Olaylar Ve Görüşler

Tükeniş - Sıtkı Ergüney

31 Temmuz 2024 Çarşamba

Türkiye Cumhuriyeti pek çok alanda tarihinin en kapsamlı bunalımlı, krizlerle yüklü dönemini yaşamakta. Ekonomi, hukuk, eğitim, kamusal alanda yozlaşma, dış politikada savruluşlar, göçmen felaketinin yarattığı demografik dejenerasyon... 

EKONOMİK TRAJEDİ

 Avrupa’nın kıskandığı(!) Türk ekonomisi üç yıldır kayalıklara çarparak parçalanmış gemi misali sürekli su almakta. “Padişahım sen büyüksün” kültürü ile donanımlı zabitan kadrosunda tehlikeyi önceden görmüş olanlar olsa bile gemiden atılma korkusu ile üç maymunu oynuyorlar. Batan gemiyi en son terk etmesi gereken 1. kaptan sorumluluğunu, kaza anında gemide olmayan -ara transfer- 4. kaptana devretmiş durumda. 2. ve 3. kaptanlar gemide kalmış olsalar bile kumanda 4. kaptanda.

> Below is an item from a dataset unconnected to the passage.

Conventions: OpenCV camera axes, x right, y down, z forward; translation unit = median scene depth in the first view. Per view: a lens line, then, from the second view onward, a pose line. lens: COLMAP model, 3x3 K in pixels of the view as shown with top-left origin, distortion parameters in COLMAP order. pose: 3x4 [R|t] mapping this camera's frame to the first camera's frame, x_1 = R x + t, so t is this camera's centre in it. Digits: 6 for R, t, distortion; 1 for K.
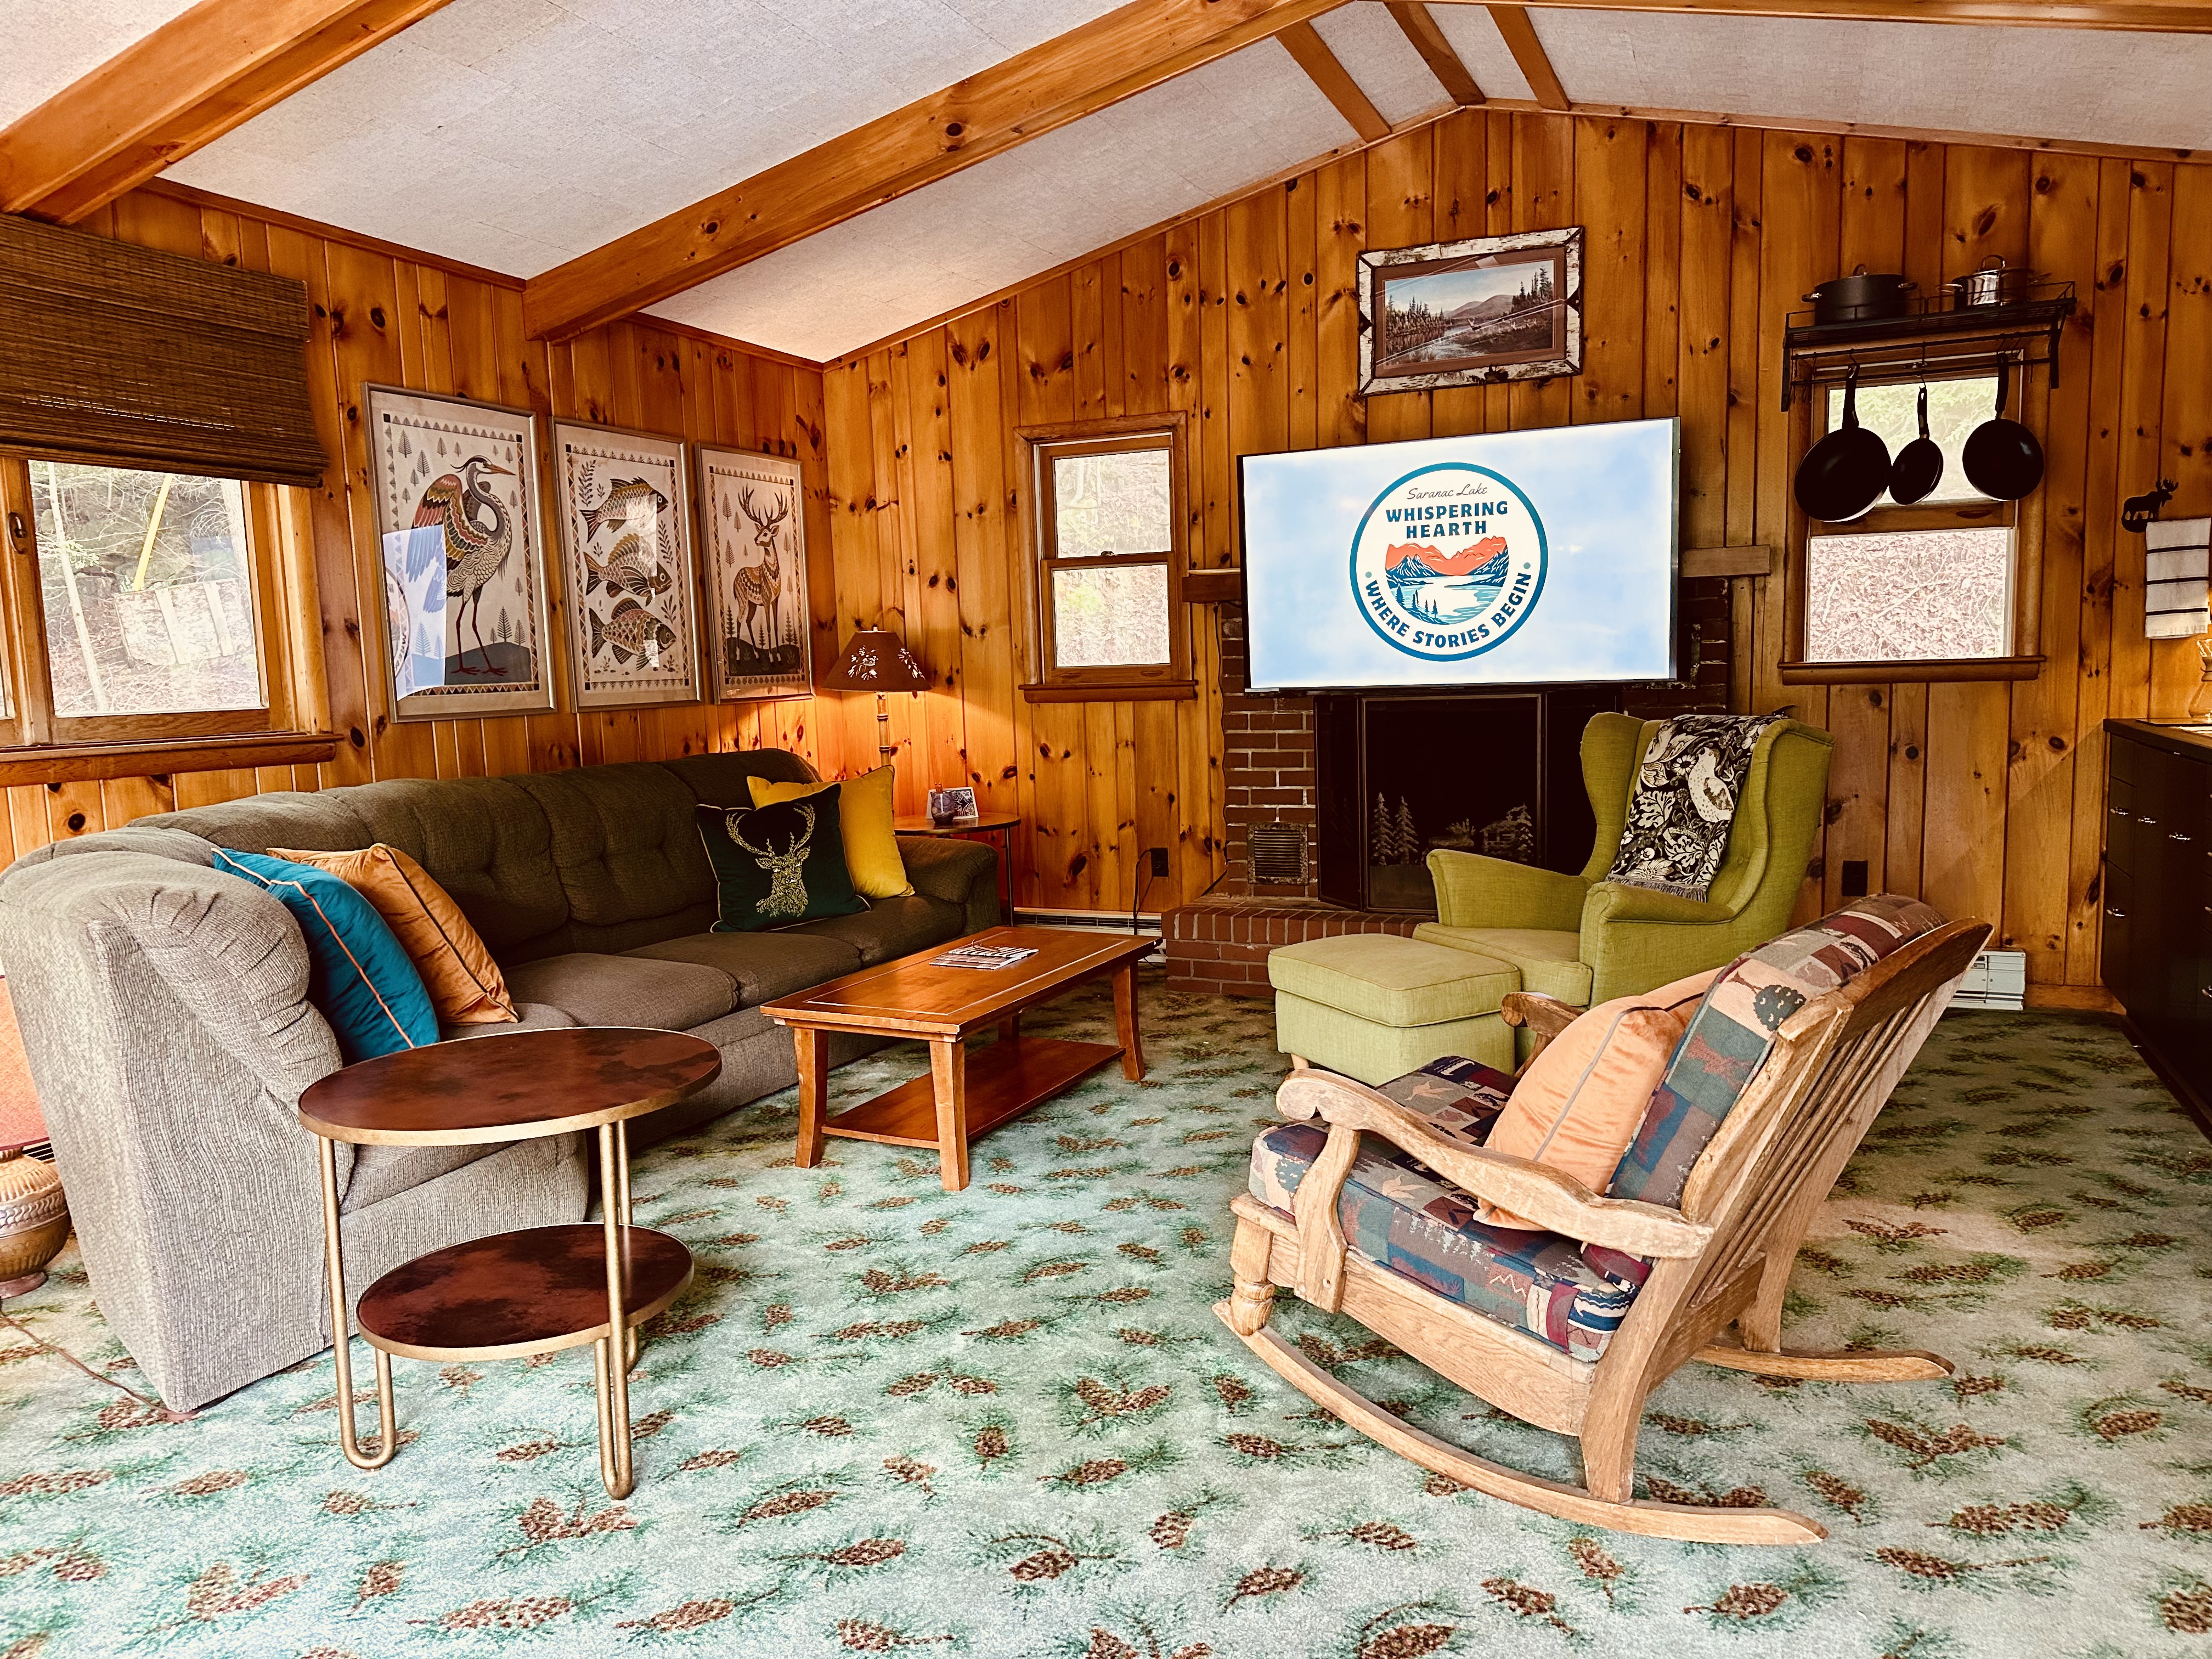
lens RADIAL K [[1583.9, 0, 1106.4], [0, 1583.9, 833.6], [0, 0, 1]] dist [0.058680, -0.061617]
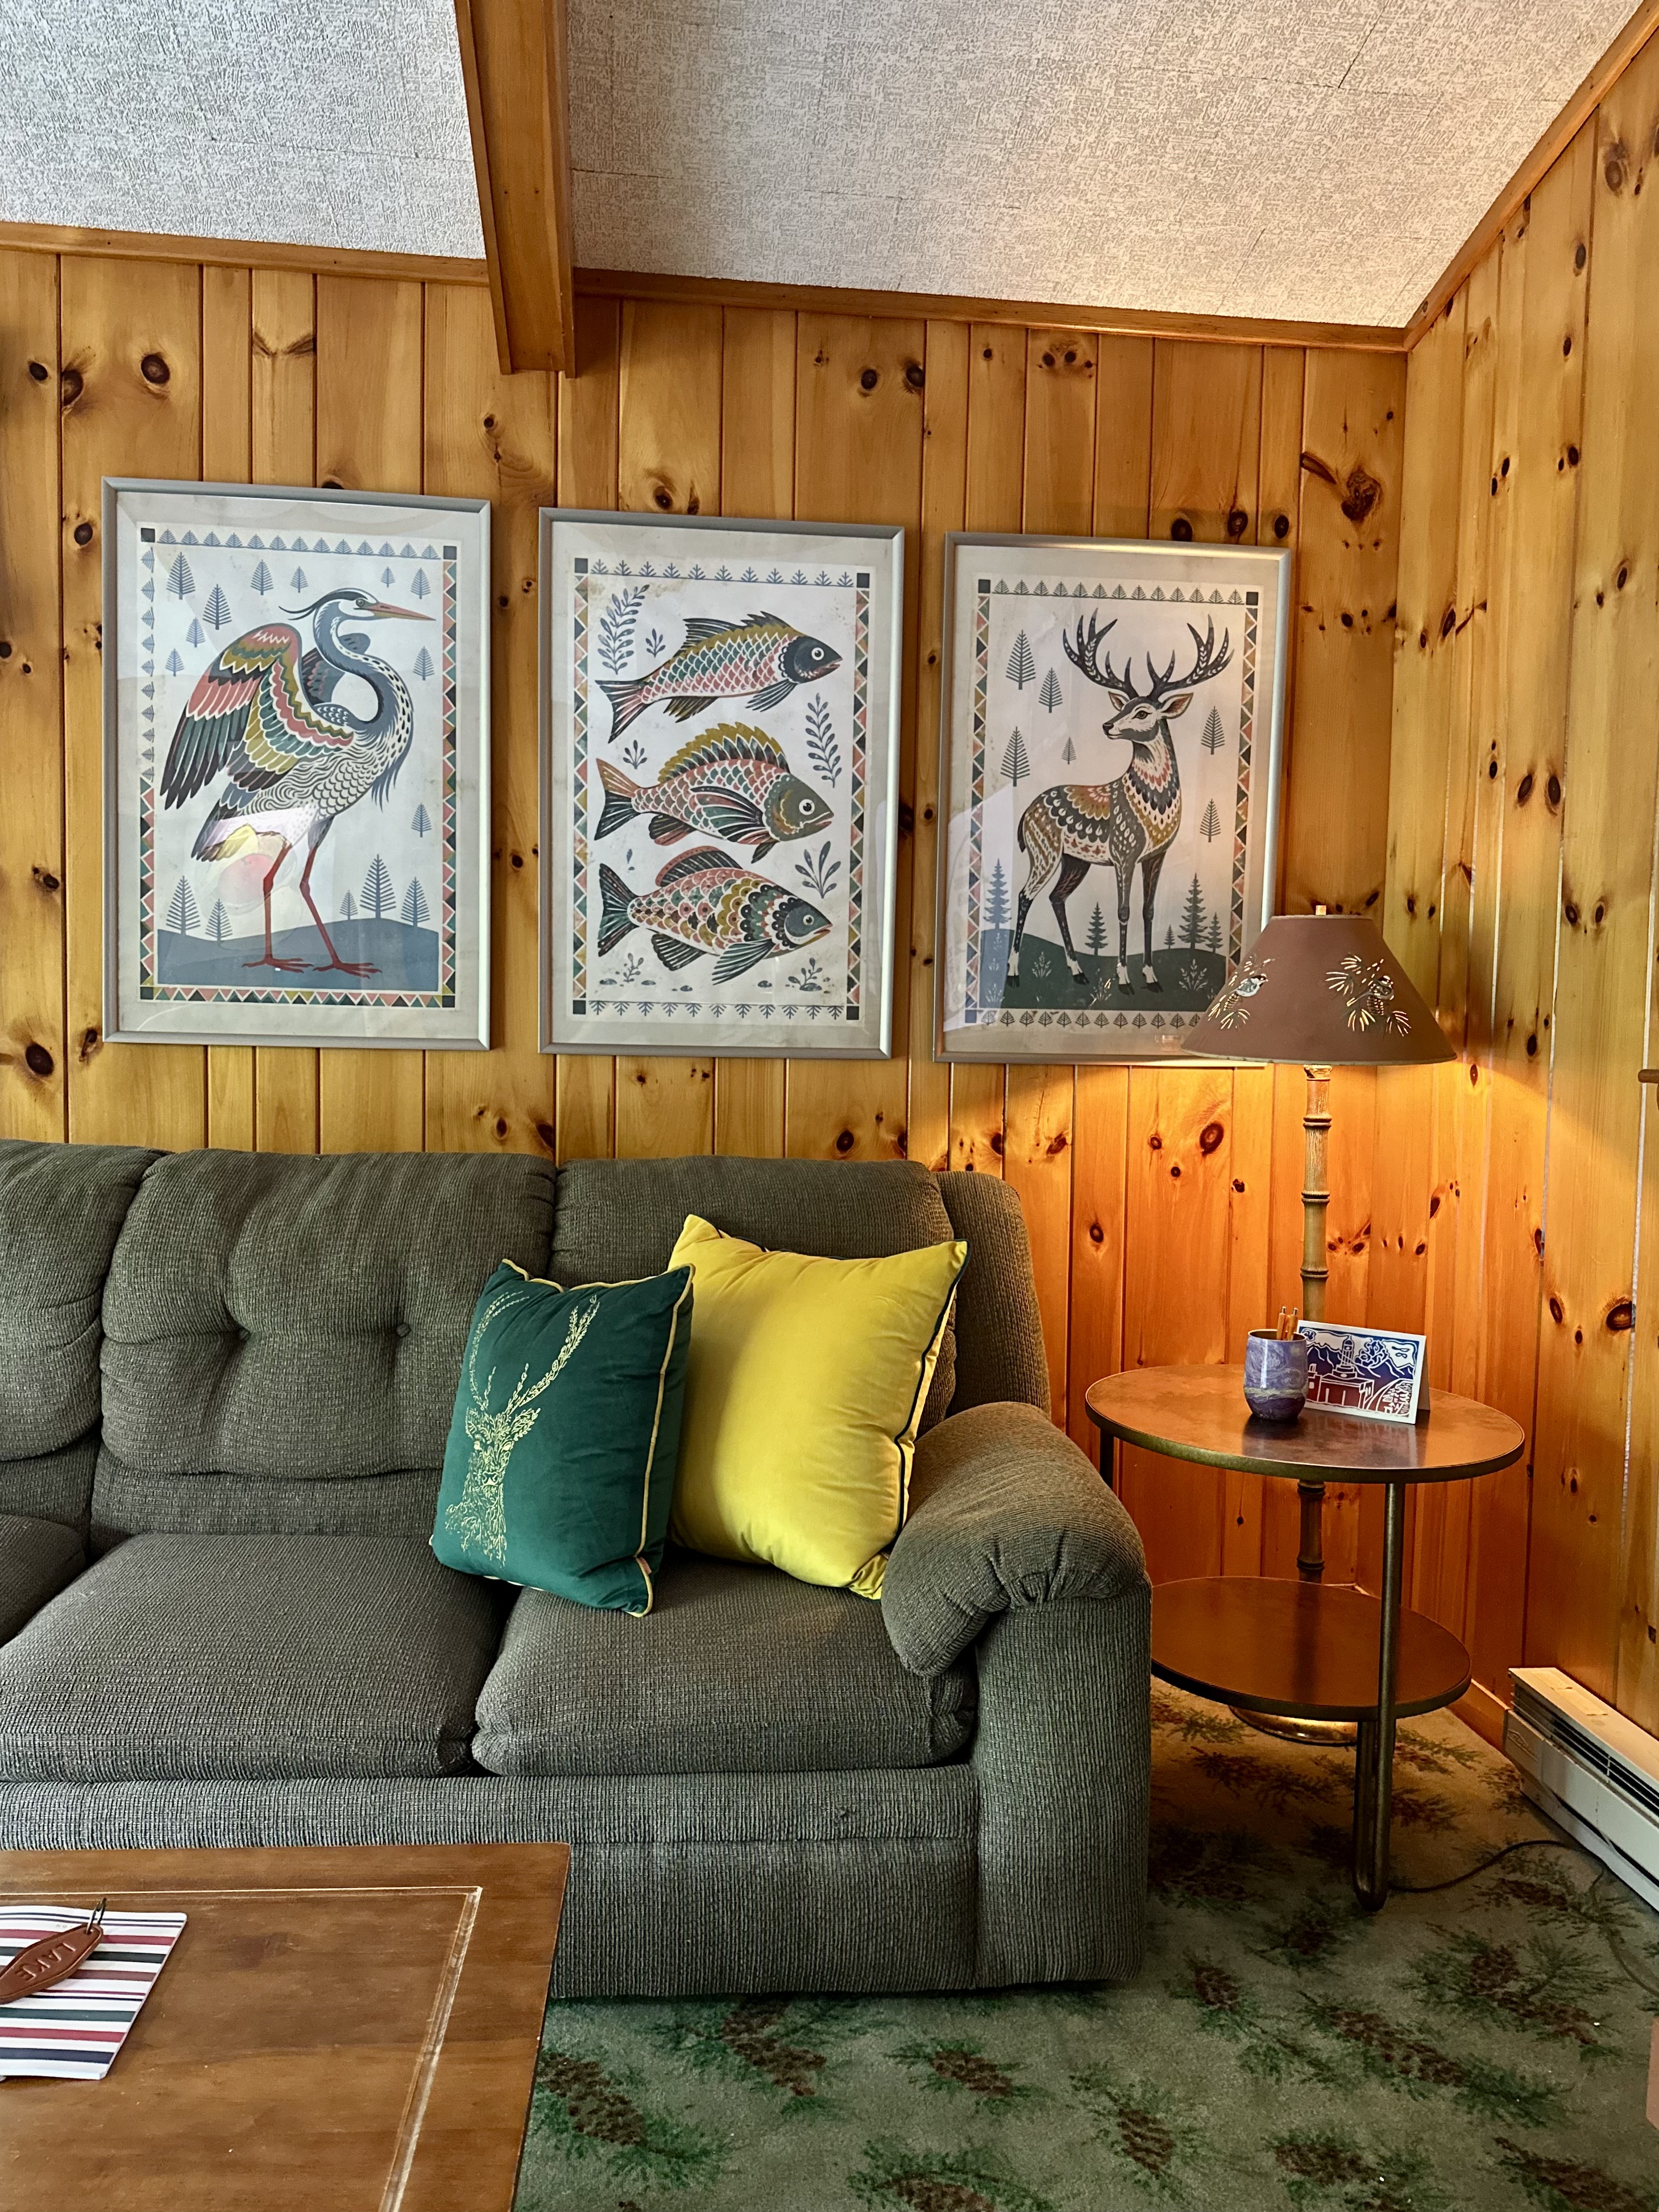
lens RADIAL K [[1583.8, 0, 825.4], [0, 1583.8, 1122.8], [0, 0, 1]] dist [0.058680, -0.061617]
pose [[0.497305, 0.096564, -0.862185, 0.159819], [-0.135014, 0.990293, 0.033036, -0.072482], [0.857006, 0.099978, 0.505515, 0.703989]]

Faizi makro ekonominin bilimsel, belirleyici unsuru değil de, “nas” referanslı bir kafayla “şer” olarak niteleyip ekonomiyi uçuruma sürükleyen, belirleyici siyasi iktidar, TL’nin dolar, Avro karşısındaki değerini paçavra etti, yüksek enflâsyona zemin hazırladı.

2021’in son çeyreğinde hızla değer kaybederek dolar karşısındaki değeri 18 liraya düşen Türk Lirası 21 Aralık gecesi “mucizevi” bir operasyonla 13 TL oluverdi! Nasın gazabından korkarak TL birikimlerini dolara yatırmış olanların dolar varlıkları bir günde büyüdü! Mucize operasyon, piyasada şaşkınlık, güvensizlik yarattı, kur ve enflasyon tırmanışa geçti, makro ekonomik dengeler, gelir dağılımı daha da bozuldu, yoksulluk yaygınlaştı. Devletin dağıttığı sosyal yardımlar topluma iktidarın “sosyal devlet” performansı olarak anlatıldı!

Öte yandan hukuk perişan durumda. Yargı tek kişiye tutsak, AİHM kararları “yok hükmünde”, AYM kararları ayaklar altında, dini referanslı eğitim alan imam hatip mezunu yargıçlardan, savcılardan laik Medeni Kanun hükümlerini uygulamaları bekleniyor! Adalet bakanı ise kendisini hukuk yıkımını savunmakla yükümlü kılmış durumda.

Kamusal alanda yozlaşmada örnekler birbirini izliyor. Nasıl mı?

  • Atanmış bakanların İslam referanslı beyanları, icraatları, merkezi yönetimin yerellerle mücadelesi sürüyor. Belediyelerin dans gösterilerini “tarafsız” cumhurbaşkanı halka şikâyet ediyor.
  • Cumhuriyet ordusu ve onun örnek kurumları Ergenekon, Balyoz kumpaslarıyla yıpratıldı.
  • Eğitim sistemimiz paramparça. Dinselleştirilen ilk ve ortaöğretim, dudak uçuklatan paralı eğitim bedelleri, tepeden inme rektör atamaları yapılıyor.  
  • Dış politikada Cumhuriyetin seksen yıllık geleneksel tarafsız, saygın duruşu terk edilerek etnik ve dini tercihlerle, günlük kararlarla oluşturulan, bölgesinde ağırlığı olmayan, diplomatik kariyeri monşer diyerek küçümseyen, yok sayan anlayış hâkim. İktidar yandaşı isimlerin büyükelçilikle ödüllendiriliyor. 
  • Sığınmacıların sayısı her geçen gün artıyor. Sayısı, ekonomik ve sosyal tahribatı kestirilemeyen ne olduğu belirsiz insan yığınları ülkemizde.

Tüm bu olumsuzluklar, doğal olarak Osmanlı’nın son dönemine benzer bir tabloyu anımsatmıyor mu? Çağdaş Cumhuriyeti bu duruma düşüren kadrolara yirmi iki yıl güleryüz gösteren “mili irade” artık farklı görünmek zorundadır. Bunun aksi; laik Cumhuriyetin tasfiyesinin tescili olacaktır. İran ve Afganistan örnekleri ortadadır. Marx’ın söylediği gibi, “Tarih tekerrürden ibarettir. Birincisi trajedi, ikincisi komedidir”.